WORK INSTRUCTIONS: Swap "common name" for "vernacular name" throughout the listing below and write out its lines again with everything else left as it is. Please leave the pictures out of your answer.

═══ ENTRIES SUPPLIED ═══

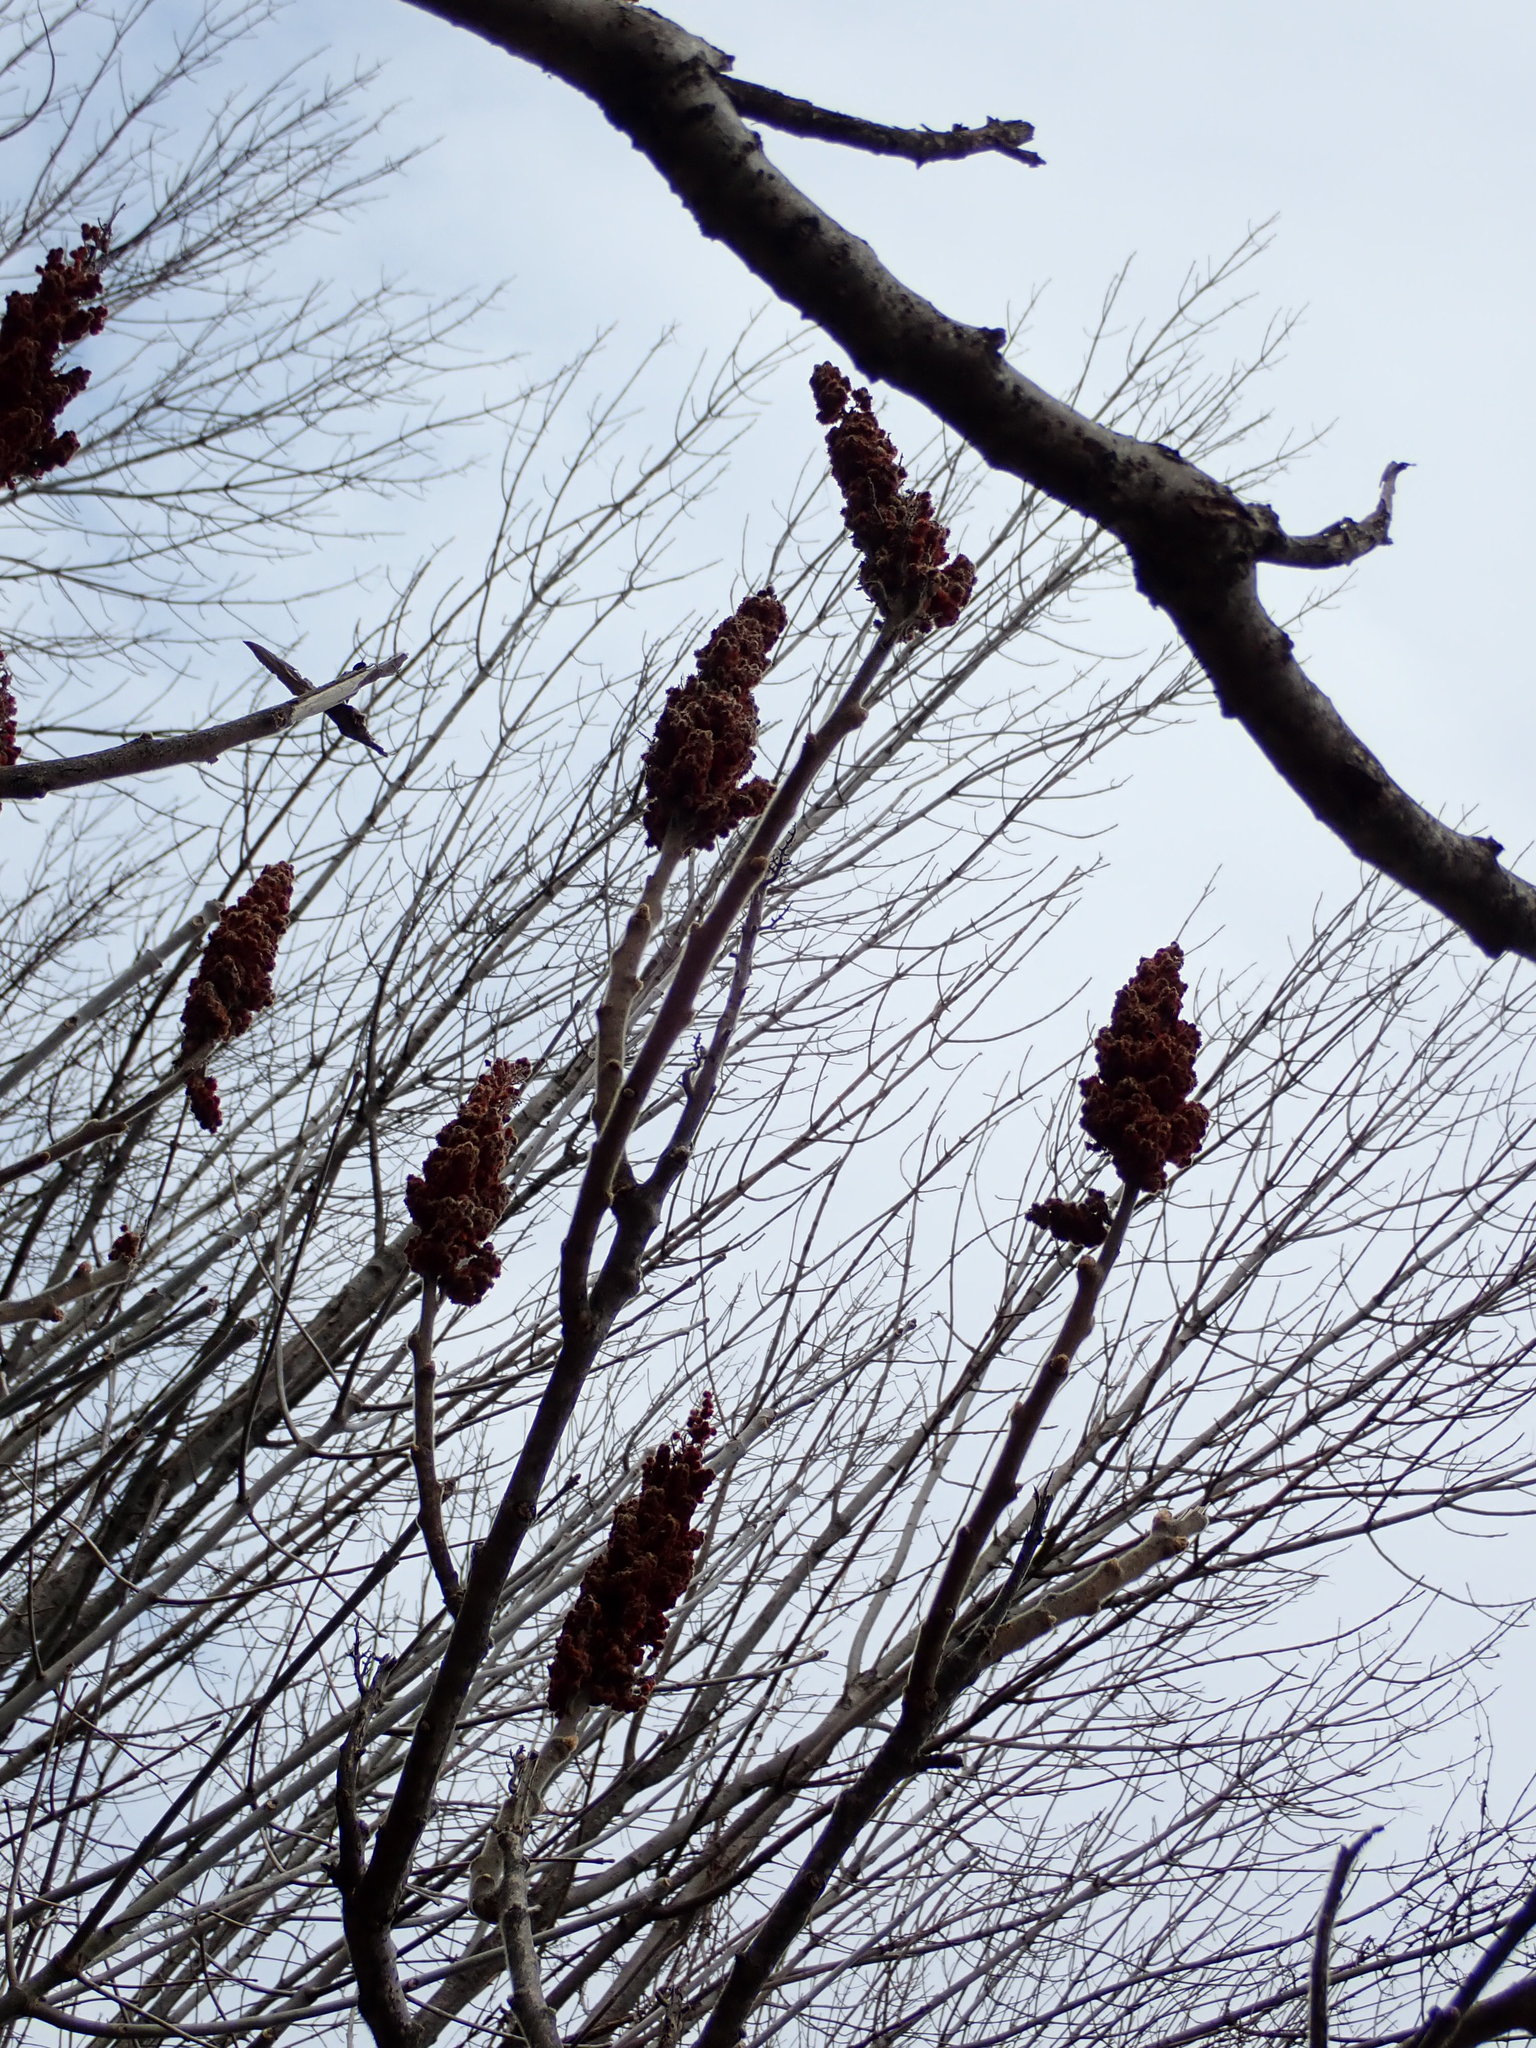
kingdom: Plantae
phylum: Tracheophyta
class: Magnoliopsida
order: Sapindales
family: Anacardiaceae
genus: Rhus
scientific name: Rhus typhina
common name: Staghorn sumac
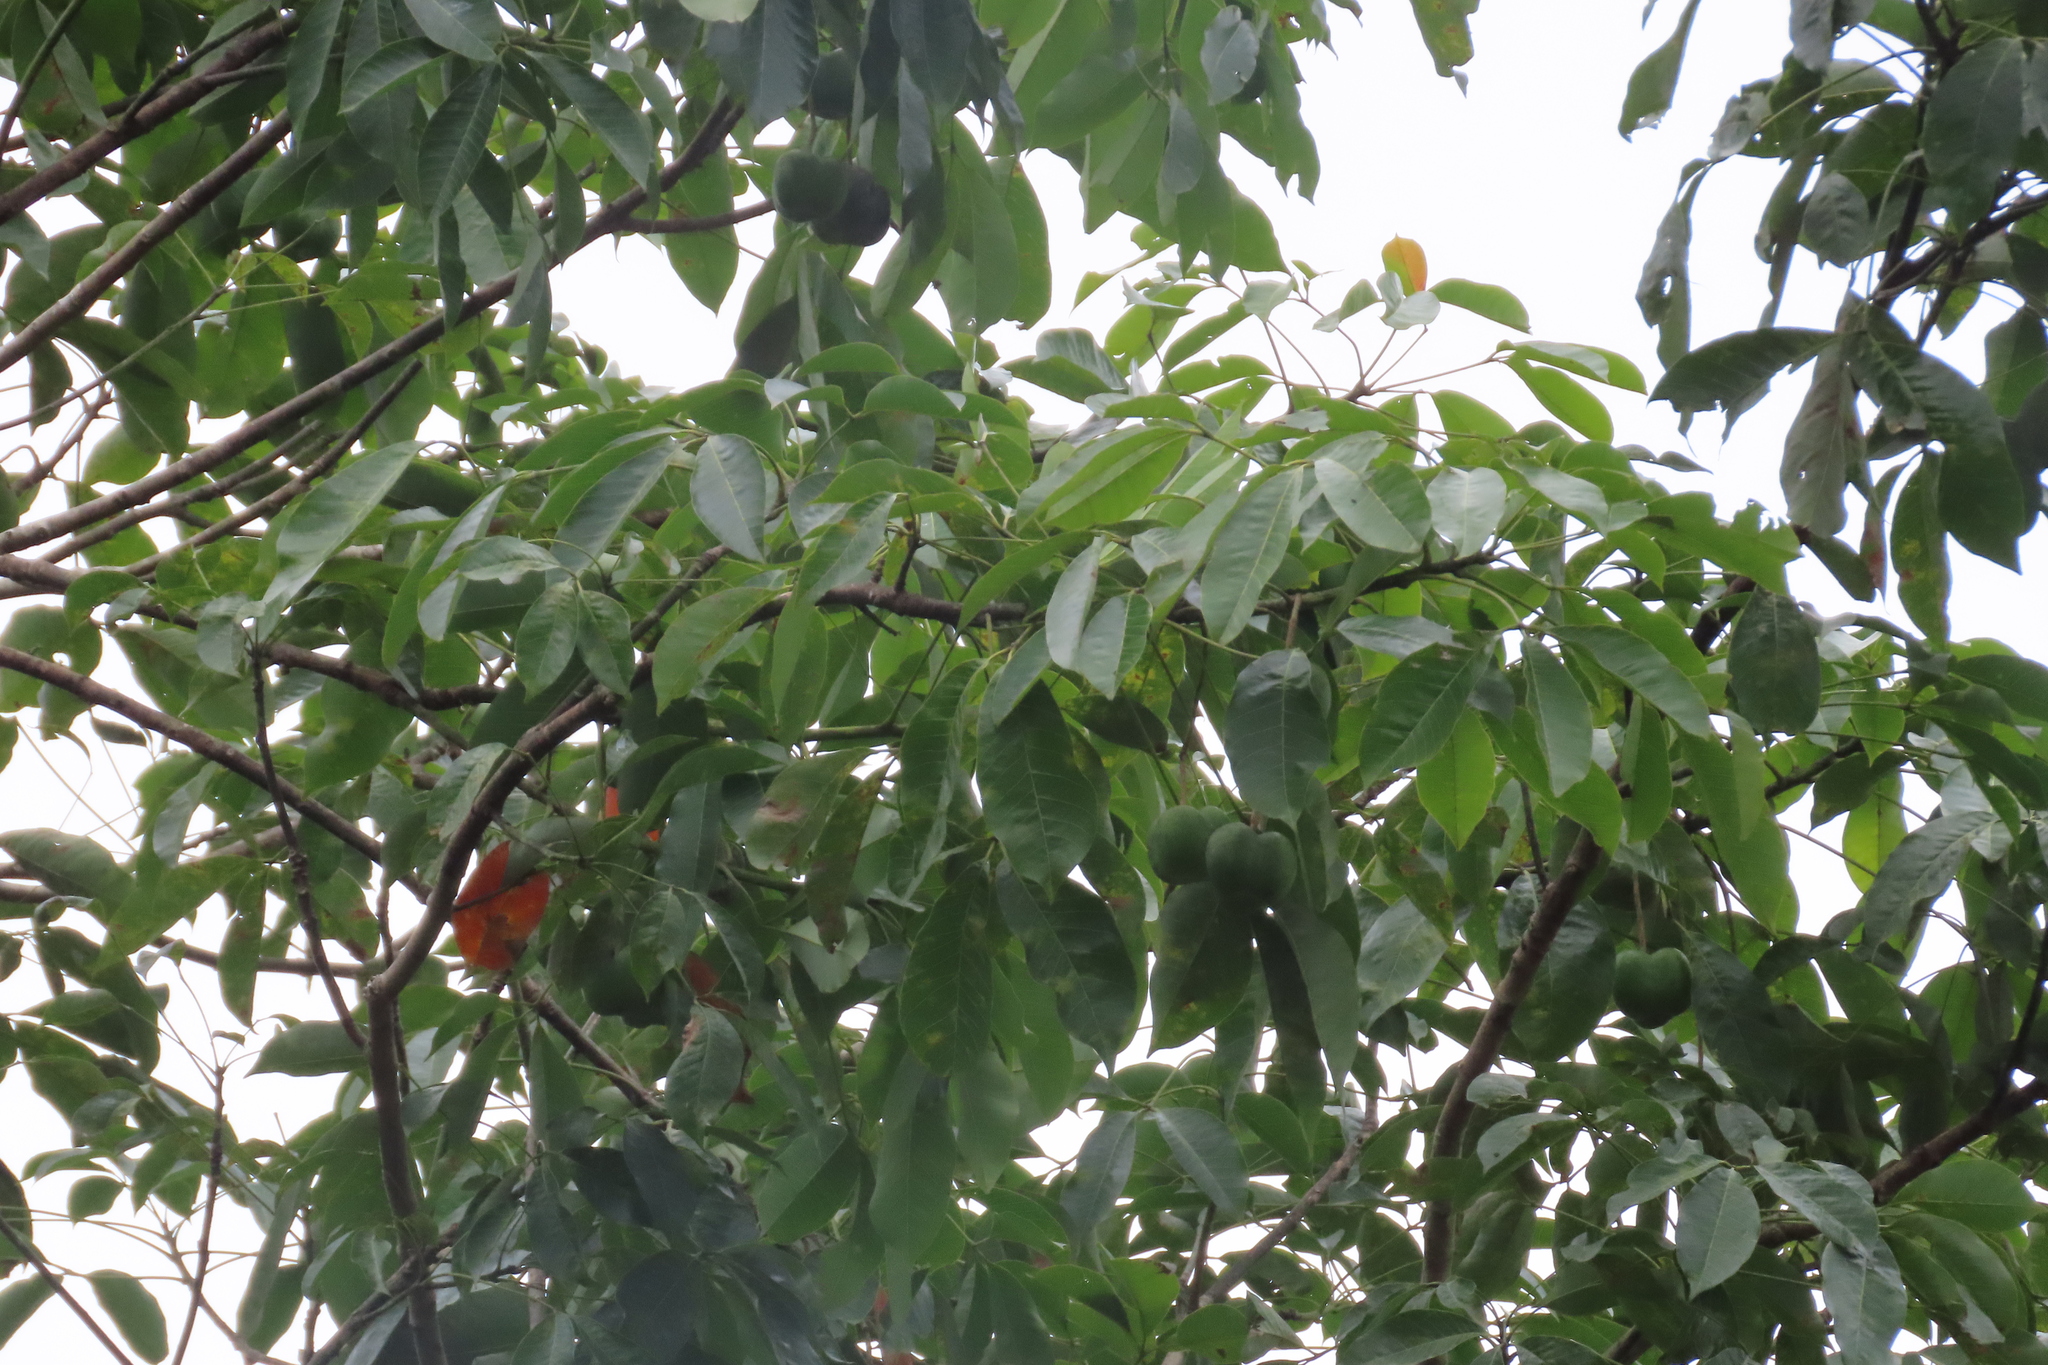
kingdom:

═══

WRITTEN REPLY:
kingdom: Plantae
phylum: Tracheophyta
class: Magnoliopsida
order: Sapindales
family: Anacardiaceae
genus: Rhus
scientific name: Rhus typhina
vernacular name: Staghorn sumac
kingdom:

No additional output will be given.